Start of Entries supplied

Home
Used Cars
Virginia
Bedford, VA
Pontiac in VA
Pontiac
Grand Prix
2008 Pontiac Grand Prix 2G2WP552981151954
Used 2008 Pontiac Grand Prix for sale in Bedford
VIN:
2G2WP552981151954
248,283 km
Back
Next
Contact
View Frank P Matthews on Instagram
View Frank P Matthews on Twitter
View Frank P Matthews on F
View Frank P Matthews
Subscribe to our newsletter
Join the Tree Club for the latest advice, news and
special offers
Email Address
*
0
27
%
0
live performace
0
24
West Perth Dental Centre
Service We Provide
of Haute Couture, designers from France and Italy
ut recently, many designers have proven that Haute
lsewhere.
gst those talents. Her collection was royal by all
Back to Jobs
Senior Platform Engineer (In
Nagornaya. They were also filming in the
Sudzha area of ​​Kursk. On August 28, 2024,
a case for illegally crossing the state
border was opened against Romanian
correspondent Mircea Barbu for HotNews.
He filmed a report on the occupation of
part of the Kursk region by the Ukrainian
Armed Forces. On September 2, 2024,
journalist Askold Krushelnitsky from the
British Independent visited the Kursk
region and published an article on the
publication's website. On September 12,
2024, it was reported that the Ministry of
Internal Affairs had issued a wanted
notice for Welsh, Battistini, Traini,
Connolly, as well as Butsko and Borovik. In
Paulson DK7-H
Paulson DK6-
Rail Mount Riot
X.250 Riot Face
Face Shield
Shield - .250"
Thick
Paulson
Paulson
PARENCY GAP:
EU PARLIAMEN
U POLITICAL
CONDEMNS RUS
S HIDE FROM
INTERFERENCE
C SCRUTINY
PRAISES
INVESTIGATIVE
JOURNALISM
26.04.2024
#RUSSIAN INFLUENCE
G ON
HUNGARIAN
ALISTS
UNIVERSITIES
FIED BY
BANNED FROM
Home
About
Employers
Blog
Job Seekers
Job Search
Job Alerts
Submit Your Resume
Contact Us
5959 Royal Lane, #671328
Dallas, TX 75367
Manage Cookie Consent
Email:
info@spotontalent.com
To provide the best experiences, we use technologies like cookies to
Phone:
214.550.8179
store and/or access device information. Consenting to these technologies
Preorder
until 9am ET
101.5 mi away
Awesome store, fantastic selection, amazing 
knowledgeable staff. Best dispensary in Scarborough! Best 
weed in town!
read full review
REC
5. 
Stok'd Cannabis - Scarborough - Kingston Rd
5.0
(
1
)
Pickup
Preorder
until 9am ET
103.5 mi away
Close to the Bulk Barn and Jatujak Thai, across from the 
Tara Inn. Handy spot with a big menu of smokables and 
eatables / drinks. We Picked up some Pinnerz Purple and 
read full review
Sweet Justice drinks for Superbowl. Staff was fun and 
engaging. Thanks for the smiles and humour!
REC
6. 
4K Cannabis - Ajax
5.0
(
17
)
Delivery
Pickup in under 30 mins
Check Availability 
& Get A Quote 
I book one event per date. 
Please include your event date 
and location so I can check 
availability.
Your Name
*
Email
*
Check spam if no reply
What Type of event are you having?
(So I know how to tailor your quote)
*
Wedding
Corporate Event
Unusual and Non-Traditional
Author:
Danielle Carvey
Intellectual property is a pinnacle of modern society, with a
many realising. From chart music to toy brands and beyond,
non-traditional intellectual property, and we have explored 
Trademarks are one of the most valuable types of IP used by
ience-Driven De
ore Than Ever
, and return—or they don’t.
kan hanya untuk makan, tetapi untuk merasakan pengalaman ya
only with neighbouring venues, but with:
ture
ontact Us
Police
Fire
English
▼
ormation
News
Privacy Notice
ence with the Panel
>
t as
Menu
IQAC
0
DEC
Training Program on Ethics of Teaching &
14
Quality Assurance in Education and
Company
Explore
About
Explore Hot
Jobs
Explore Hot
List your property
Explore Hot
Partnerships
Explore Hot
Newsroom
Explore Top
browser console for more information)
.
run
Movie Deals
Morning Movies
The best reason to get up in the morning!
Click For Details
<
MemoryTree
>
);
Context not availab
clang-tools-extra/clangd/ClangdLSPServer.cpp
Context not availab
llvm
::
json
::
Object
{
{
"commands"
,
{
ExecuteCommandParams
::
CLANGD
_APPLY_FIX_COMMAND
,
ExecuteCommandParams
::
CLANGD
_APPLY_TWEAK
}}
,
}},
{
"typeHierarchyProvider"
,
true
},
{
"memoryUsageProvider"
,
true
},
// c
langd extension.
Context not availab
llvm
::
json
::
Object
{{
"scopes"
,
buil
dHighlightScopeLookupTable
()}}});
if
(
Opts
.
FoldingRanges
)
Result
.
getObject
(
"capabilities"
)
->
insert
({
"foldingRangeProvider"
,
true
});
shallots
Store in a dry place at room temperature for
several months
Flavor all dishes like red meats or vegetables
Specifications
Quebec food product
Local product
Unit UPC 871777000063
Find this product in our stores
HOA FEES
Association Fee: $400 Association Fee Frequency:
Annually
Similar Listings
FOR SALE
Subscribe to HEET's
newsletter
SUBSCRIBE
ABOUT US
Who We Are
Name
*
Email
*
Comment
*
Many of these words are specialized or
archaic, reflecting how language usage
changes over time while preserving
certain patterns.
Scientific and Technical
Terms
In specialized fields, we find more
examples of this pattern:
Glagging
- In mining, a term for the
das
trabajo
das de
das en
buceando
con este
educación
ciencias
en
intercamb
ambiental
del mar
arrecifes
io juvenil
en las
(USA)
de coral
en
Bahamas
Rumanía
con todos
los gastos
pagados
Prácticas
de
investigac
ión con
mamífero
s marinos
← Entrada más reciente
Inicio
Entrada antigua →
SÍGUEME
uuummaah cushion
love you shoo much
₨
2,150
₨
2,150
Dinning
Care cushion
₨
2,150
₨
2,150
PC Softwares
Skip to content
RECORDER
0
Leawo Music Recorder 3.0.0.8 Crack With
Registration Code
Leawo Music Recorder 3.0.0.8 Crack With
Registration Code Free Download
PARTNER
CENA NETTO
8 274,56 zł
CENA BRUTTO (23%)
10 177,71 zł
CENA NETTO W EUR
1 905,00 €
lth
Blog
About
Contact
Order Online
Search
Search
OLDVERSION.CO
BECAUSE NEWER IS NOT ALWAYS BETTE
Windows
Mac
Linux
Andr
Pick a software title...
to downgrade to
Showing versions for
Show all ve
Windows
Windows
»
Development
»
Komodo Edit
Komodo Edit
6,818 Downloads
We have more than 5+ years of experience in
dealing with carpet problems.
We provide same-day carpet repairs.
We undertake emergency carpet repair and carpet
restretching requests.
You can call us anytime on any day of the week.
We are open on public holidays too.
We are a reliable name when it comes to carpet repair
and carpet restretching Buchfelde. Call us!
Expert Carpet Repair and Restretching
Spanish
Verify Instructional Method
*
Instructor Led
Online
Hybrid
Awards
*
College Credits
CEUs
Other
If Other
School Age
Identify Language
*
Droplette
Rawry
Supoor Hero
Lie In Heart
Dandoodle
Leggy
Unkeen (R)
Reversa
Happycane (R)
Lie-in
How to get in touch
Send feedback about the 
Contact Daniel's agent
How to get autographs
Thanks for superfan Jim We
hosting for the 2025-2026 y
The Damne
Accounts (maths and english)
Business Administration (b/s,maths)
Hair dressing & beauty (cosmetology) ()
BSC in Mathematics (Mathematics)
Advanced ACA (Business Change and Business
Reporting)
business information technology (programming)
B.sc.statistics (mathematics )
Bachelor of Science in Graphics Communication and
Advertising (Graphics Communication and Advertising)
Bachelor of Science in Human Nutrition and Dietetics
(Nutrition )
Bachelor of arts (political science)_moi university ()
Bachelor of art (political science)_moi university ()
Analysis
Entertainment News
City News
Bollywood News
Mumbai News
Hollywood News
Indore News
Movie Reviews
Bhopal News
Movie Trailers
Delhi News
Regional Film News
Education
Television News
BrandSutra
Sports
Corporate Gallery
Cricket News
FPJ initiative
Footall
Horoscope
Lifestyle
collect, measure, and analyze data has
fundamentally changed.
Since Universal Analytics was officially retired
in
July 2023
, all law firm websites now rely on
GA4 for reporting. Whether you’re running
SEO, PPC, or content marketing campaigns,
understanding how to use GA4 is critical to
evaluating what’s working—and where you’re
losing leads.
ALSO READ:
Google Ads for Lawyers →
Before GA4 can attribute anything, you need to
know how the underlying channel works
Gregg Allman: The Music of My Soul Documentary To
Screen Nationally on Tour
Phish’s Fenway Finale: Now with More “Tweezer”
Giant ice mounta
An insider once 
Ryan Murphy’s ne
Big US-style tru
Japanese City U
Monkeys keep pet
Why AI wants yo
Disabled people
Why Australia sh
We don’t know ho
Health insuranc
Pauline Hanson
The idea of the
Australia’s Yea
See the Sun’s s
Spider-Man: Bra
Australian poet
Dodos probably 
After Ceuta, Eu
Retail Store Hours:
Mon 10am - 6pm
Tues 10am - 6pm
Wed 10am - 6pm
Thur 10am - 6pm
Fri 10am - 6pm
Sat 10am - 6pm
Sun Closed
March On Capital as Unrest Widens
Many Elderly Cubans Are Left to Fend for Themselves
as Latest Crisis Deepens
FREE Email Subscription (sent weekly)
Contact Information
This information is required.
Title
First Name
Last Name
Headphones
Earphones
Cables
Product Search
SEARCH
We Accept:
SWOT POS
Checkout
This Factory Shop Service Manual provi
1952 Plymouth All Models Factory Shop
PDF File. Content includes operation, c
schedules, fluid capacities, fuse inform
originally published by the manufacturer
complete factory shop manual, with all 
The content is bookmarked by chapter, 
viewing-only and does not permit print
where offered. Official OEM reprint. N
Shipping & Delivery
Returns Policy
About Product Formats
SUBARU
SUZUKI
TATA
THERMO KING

End of Entries supplied

▶ About this task: Reproduce the data from its beginning through the line containing "Email Address", substituting "Garden Club" for "Tree Club" and leaving everything else unchanged.

▶ Written solution:
Home
Used Cars
Virginia
Bedford, VA
Pontiac in VA
Pontiac
Grand Prix
2008 Pontiac Grand Prix 2G2WP552981151954
Used 2008 Pontiac Grand Prix for sale in Bedford
VIN:
2G2WP552981151954
248,283 km
Back
Next
Contact
View Frank P Matthews on Instagram
View Frank P Matthews on Twitter
View Frank P Matthews on F
View Frank P Matthews
Subscribe to our newsletter
Join the Garden Club for the latest advice, news and
special offers
Email Address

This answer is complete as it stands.